Sept. 11, 2015
– A record-setting Russian cosmonaut, the first Dane in space and the first member of Kazakhstan's cosmonaut corps landed back on Earth Friday (Sept. 11), returning safely from the International Space Station.
Gennady Padalka, who has now spent more time in space than anyone in history, commanded the Soyuz TMA-16M spacecraft that touched down in Kazakhstan with Andreas Mogensen and Aidyn Aimbetov representing the European Space Agency (ESA) and KazCosmos, respectively.
Descending by parachute through the predawn sky, Soyuz TMA-16M made a thruster-assisted soft landing southeast of the town of Dzhezkazgan at 8:51 p.m. EDT (0051 GMT; 6:51 a.m. local time Sept. 12).
Soyuz TMA-16M leaves the International Space Station on Friday, Sept. 11, 2015 on its way back to Earth. (@stationcdrkelly)
For Mogensen and Aimbetov, the touchdown marked the end of a 9 day, 20 hour and 14 minute mission to visit the space station that began with their launch with cosmonaut – and now Expedition 45 flight engineer – Sergei Volkov on Soyuz TMA-18M on Sept. 2.
For Padalka, the landing ended his most recent 168 days in space, bringing his career total to 878 days, 12 hours and 30 minutes over the course of his five missions. On June 29, three months (and two days) after his launch on Soyuz TMA-16M in March, Padalka passed the previous record for the most cumulative time spent in space of 803 days set in 2005 by cosmonaut Sergei Krikalev.
Padalka, Mogensen and Aimbetov departed the station at 5:29 p.m. EDT (2159 GMT) Friday, marking the end of the outpost's 44th crewed mission and the start of Expedition 45. Padalka, who commanded Expedition 44, turned over control of the orbiting laboratory to NASA astronaut Scott Kelly, who with Russian cosmonaut Mikhail Kornienko is now midway through a nearly yearlong mission aboard the space station.
In addition to Kornienko and Volkov, Kelly's Expedition 45 crew members include cosmonaut Oleg Koneneko, NASA astronaut Kjell Lindgren and Kimiya Yui with JAXA (Japan Aerospace Exploration Agency).
Soyuz TMA-16M and Soyuz TMA-18M crew patches. (Roscosmos)
Now back on Earth, Padalka, Mogensen and Aimbetov will be flown to Astana, the capital of Kazakhstan, to be met by the nation's president, Nursultan Nazarbayev, in light of Aimbetov's mission. The 42-year-old air force pilot is the third Kazakh citizen to launch into space and the first to represent his country's fledgling cosmonaut corps.
From there, Aimbetov and Padalka, 57, will be returned to the Yuri Gagarin Cosmonaut Training Center in Star City, Russia, to be reunited with their families.

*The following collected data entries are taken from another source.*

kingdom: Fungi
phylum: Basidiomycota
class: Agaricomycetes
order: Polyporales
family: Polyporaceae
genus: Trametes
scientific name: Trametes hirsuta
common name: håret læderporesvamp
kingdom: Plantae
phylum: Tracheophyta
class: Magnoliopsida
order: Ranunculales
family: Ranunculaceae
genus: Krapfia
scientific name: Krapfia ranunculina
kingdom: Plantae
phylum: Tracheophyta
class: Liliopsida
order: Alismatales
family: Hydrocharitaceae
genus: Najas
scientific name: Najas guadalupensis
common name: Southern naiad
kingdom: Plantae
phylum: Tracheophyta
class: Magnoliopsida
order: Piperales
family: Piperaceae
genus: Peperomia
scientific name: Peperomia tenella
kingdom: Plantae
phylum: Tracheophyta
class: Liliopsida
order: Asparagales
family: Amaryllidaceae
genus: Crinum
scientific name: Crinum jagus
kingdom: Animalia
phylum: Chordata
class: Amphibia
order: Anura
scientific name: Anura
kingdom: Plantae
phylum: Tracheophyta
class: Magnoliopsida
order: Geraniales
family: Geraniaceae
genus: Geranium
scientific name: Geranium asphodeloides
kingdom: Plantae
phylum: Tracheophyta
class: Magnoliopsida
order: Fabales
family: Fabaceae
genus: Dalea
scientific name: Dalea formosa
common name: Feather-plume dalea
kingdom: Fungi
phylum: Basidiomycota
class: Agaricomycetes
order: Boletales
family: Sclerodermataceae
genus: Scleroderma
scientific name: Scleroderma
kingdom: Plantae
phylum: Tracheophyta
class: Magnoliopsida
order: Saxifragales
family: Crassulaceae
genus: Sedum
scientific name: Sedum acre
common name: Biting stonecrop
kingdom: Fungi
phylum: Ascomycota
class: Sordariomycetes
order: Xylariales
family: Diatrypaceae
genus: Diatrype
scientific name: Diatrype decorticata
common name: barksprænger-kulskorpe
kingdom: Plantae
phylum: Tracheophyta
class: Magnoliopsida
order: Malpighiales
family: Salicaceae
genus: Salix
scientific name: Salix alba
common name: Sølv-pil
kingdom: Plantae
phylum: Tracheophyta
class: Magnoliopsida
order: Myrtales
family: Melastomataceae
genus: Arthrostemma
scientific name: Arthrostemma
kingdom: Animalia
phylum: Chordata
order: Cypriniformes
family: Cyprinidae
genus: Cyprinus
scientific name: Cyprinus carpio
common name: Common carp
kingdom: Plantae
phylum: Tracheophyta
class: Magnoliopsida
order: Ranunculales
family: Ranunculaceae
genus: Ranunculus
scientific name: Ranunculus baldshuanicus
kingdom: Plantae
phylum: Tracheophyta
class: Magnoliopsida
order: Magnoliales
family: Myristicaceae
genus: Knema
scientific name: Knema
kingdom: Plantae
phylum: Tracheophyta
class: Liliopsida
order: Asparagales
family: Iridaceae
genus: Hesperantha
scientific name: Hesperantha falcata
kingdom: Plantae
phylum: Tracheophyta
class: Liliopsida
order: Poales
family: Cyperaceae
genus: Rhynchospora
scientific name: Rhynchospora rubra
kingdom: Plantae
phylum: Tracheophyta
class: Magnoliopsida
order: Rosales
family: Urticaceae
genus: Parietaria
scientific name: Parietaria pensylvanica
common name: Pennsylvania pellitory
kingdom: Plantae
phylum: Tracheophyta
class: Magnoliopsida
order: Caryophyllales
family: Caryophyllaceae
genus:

Mogensen, meanwhile, will be flown back to the European Astronaut Center in Germany. The 38-year-old aerospace engineer is now the first astronaut from Denmark to fly in space. His ESA "iriss" mission on board the space station involved a full slate of experiments and demonstrations, including trying out a suit designed to alleviate astronauts' back pain and teleoperating a robotic rover on Earth.